From the FDA Drug Label
Patients with cellulitis/erysipelas, major cutaneous abscess, or wound infection were enrolled in the trials The types of ABSSSI included were cellulitis/erysipelas (41%), wound infection (29%), and major cutaneous abscess (30%) The primary endpoint in Trial 1 was early clinical response defined as no increase from baseline lesion area at 48-72 hours after the first dose and oral temperature of ≤37. 6°C, confirmed by a second temperature measurement within 24 hours in the ITT population. Clinical success was defined as resolution or near resolution of most disease-specific signs and symptoms, absence or near resolution of systemic signs of infection if present at baseline (lymphadenopathy, fever, >10% immature neutrophils, abnormal WBC count), and no new signs, symptoms, or complications attributable to the ABSSSI requiring further treatment of the primary lesion
The diagnosis of cellulitis is based on clinical presentation, including local signs and symptoms of infection, such as lesion area, and at least one regional or systemic sign of infection, including:
- Lymphadenopathy
- Temperature 38°C or higher
- White blood cell count greater than 10,000 cells/mm3 or less than 4000 cells/mm3
- 10% or more band forms on white blood cell differential The treatment for cellulitis includes antibiotics, such as tedizolid, with a treatment duration of 6 days 2.
From the Research
Diagnosis of Cellulitis
- Cellulitis is typically diagnosed based on clinical presentation, including signs and symptoms such as redness, swelling, warmth, and tenderness of the affected area 3, 4, 5, 6, 7.

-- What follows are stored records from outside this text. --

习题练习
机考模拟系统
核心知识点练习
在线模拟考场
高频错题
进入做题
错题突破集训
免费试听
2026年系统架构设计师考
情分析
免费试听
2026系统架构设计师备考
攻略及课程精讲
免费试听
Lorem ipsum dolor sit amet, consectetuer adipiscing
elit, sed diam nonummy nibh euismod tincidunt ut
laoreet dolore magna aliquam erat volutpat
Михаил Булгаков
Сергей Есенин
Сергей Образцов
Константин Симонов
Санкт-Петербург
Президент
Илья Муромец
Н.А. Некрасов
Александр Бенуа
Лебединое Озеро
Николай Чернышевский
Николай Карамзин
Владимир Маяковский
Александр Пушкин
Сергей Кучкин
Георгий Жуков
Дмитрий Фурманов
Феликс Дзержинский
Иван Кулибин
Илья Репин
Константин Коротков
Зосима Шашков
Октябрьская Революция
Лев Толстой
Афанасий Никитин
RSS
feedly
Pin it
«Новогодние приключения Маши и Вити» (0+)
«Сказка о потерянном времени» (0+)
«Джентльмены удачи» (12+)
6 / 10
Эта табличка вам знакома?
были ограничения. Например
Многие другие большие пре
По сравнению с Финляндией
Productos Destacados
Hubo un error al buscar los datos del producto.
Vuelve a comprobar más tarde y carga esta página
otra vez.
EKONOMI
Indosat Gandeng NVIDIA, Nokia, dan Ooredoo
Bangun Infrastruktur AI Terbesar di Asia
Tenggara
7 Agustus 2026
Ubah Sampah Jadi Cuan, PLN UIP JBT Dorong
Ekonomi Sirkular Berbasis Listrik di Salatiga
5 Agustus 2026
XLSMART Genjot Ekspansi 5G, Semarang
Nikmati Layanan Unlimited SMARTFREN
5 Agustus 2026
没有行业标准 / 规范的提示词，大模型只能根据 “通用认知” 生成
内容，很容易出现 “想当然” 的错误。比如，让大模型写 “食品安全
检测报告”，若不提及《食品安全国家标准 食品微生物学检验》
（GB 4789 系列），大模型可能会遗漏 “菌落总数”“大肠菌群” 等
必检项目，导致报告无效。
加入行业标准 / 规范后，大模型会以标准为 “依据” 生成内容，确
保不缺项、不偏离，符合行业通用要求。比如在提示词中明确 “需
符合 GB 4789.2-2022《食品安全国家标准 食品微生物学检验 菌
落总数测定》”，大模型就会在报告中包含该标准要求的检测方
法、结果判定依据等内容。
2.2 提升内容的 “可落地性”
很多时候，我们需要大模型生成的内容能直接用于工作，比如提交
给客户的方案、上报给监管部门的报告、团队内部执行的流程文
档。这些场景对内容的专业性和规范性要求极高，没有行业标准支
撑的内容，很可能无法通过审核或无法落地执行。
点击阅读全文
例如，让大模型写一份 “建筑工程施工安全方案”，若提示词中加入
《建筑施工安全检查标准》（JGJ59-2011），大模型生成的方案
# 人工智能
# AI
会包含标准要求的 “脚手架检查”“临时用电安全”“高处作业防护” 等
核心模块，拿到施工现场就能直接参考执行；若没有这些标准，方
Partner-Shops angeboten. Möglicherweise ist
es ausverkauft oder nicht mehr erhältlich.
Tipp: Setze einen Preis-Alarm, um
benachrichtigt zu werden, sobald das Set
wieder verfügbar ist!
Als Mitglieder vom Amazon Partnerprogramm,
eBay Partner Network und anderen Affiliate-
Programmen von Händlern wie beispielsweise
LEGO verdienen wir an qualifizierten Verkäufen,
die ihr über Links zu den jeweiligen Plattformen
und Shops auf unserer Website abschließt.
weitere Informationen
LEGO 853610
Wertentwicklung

- Laboratory tests, such as blood cultures and complete blood counts, may be ordered to rule out other conditions and to assess the severity of the infection 3, 4, 6.
- Imaging studies, such as ultrasound or MRI, may be used to evaluate the extent of the infection and to rule out other conditions, such as abscesses or deep vein thrombosis 6.
Treatment of Cellulitis
- Antibiotic therapy is the primary treatment for cellulitis, with the choice of antibiotic depending on the suspected causative organism and the severity of the infection 3, 4, 5, 6, 7.
- For uncomplicated cellulitis, oral antibiotics such as cephalexin, trimethoprim-sulfamethoxazole, or clindamycin may be prescribed 3, 4, 7.
- For more severe cases of cellulitis, intravenous antibiotics may be necessary, and hospitalization may be required 6.
- Anti-inflammatory medications, such as ibuprofen, may be prescribed to reduce pain and inflammation 5.
- The duration of antibiotic therapy typically ranges from 5 to 14 days, depending on the severity of the infection and the response to treatment 4, 6, 7.
Factors Affecting Treatment Outcome
- The presence of methicillin-resistant Staphylococcus aureus (MRSA) may affect treatment outcome, with antibiotics that are active against MRSA being preferred in areas with high prevalence of MRSA infections 3, 4.
- The severity of the infection, including the size of the affected area and the presence of systemic symptoms, may also affect treatment outcome 3, 6.
- Patient factors, such as age, comorbidities, and immune status, may also influence treatment outcome 6.